* Aim of the task:
From the column on Drop Everything and Read, write out the passage that begins at "Drop Everything and Read Day (or" and runs up to and including "wait it out).".

* Excerpt provided:
▬▬▬▬▬▬

Thorold News library columnist Rebecca Lazarenko on how a day for book enthusiasts turned into a whole month of literature
drop everything and read pic

Drop Everything and Read Day (or D.E.A.R.) is observed on April 12 and originated in Beverly Cleary’s Ramona Quimby, Age 8. By design, the occasion falls on the author’s birthday – and is made ever more poignant this year on what would have been her 105 th celebration, now shortly following her March 25 passing. Cleary was a wildly popular children’s writer, creator of feisty young female characters (also, one notably cheeky rebel mouse), and remains the reason we insist on introducing ourself in the above format – full name, then age (it started out pretty cute, now we’re going through a weird stage, but it’ll get cute again – just wait it out).

Not surprisingly, Drop Everything and Read Day eventually extended into Drop Everything and Read Month – and while we’ve been arguing its validity for the past several decades, it just seems like if ever there were to be a year best suited to Drop Everything and Read, this one would be it. Consider this the unofficial inauguration and our past activity its preemptive unofficial acceptance.

But don’t let the acronym fool you, D.E.A.R. is a highly intricate procedural structure best enacted by strictly adhering to the following detailed explanation. Nope. It’s really just exactly as it sounds. As you may know, we’ve pulled this kind of thing before with many similar events peppered throughout the year and disguised in various suits: Family Literacy Day, Read a Book Day (that one gets points for creativity), Book Lovers Day, Library Lover’s Day, Book Lover’s Library Day (Ok, that one was us just riffing), World Read Aloud Day, Tuesday, Saturday – and so on.

If it’s at all unclear, the overarching message is take the time to revisit the simple pleasure of reading, wherever or however that might look – a concept of particular importance to emerging or reluctant readers. It’s recommended to devote at least 20-30 minutes for leisure reading with your little ones each day.

While Ramona herself preferred the sophistication of the term Silent Sustained Reading (the more formal label for school-based recreational literary pursuits), the spirit behind it sets somewhat of a different tone from the more colloquial D.E.A.R. – the most important distinction being the subtle nod to requirement versus want. In order to encourage development, it’s important to focus on the subtleties of the experience and – here’s the key – overall enjoyment.

Is the reading itself not the experience? Well technically, yes. But imagine trying to watch a movie with no popcorn, a screen the size of a small napkin, and a questionable bucket for a chair. Why does the bucket have to be questionable? No idea. It’s just somehow worse than no chair at all. Reading, similarly, has a whole host of connotations – good and bad – with which children have come to associate. As adults, we still remember the thrill of a Scholastic book fair, know the importance of page texture, or understand the heightened ambience of a new novel when accompanied by the right tea. Children are no different in emotionally associating each act with a prior experience, regardless of their potential inability to verbalize this awareness.

▬▬▬▬▬▬

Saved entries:
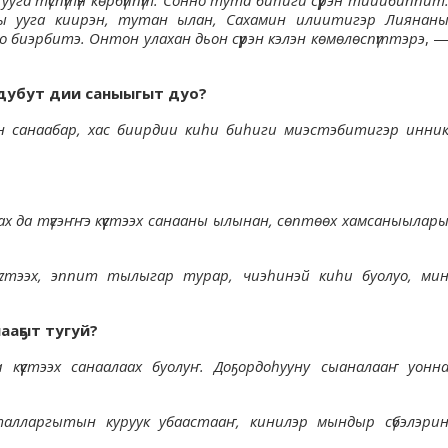
ы ууга киирэн, тутан ылан, Сахамин илиитигэр Лиянан
биэрбитэ. Онтон улахан дьон сүүрэн кэлэн көмөлөспүттэрэ
, 
дубут дии саныыгыт дуо?
н санаабар, хас биирдии киһи биһиги миэстэбитигэр инни
дах да түгэҥҥэ күүстээх санааны ылынан, сөптөөх хамсаныылар
үстээх, эппит тылыгар турар, чиэһинэй киһи буолуо, ми
ааҕыт тугуй?
 күүстээх санаалаах буолуҥ. Доҕордоһууну сыаналааҥ уонн
алларгытын куруук убаастааҥ, кинилэр мындыр сүбэлэри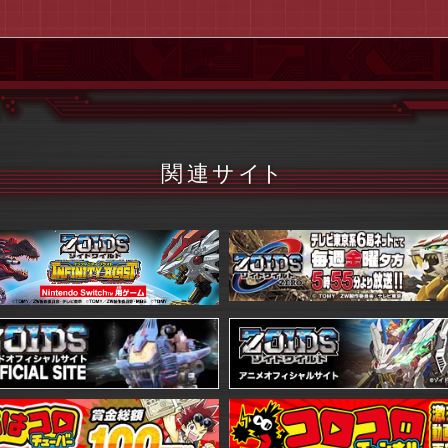
関連サ
イ
ト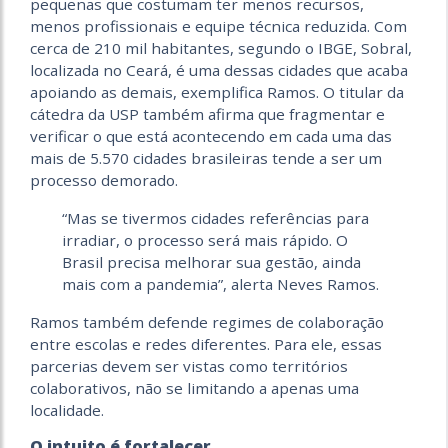
pequenas que costumam ter menos recursos,
menos profissionais e equipe técnica reduzida. Com
cerca de 210 mil habitantes, segundo o IBGE, Sobral,
localizada no Ceará, é uma dessas cidades que acaba
apoiando as demais, exemplifica Ramos. O titular da
cátedra da USP também afirma que fragmentar e
verificar o que está acontecendo em cada uma das
mais de 5.570 cidades brasileiras tende a ser um
processo demorado.
“Mas se tivermos cidades referências para
irradiar, o processo será mais rápido. O
Brasil precisa melhorar sua gestão, ainda
mais com a pandemia”, alerta Neves Ramos.
Ramos também defende regimes de colaboração
entre escolas e redes diferentes. Para ele, essas
parcerias devem ser vistas como territórios
colaborativos, não se limitando a apenas uma
localidade.
O intuito é fortalecer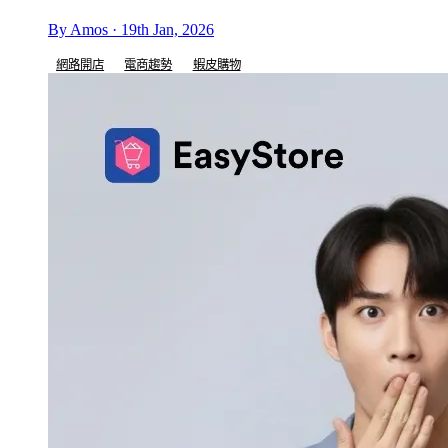
By Amos · 19th Jan, 2026
網路開店
電商趨勢
蝦皮購物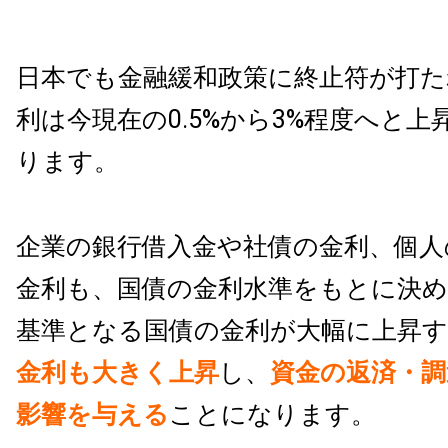
日本でも金融緩和政策に終止符が打た
利は今現在の0.5%から3%程度へと
ります。
企業の銀行借入金や社債の金利、個人
金利も、国債の金利水準をもとに決
基準となる国債の金利が大幅に上昇
金利も大きく上昇
し、
資金の返済・調
影響を与える
ことになります。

▬▬▬▬▬▬

* Exercise solution:
Drop Everything and Read Day (or D.E.A.R.) is observed on April 12 and originated in Beverly Cleary’s Ramona Quimby, Age 8. By design, the occasion falls on the author’s birthday – and is made ever more poignant this year on what would have been her 105 th celebration, now shortly following her March 25 passing. Cleary was a wildly popular children’s writer, creator of feisty young female characters (also, one notably cheeky rebel mouse), and remains the reason we insist on introducing ourself in the above format – full name, then age (it started out pretty cute, now we’re going through a weird stage, but it’ll get cute again – just wait it out).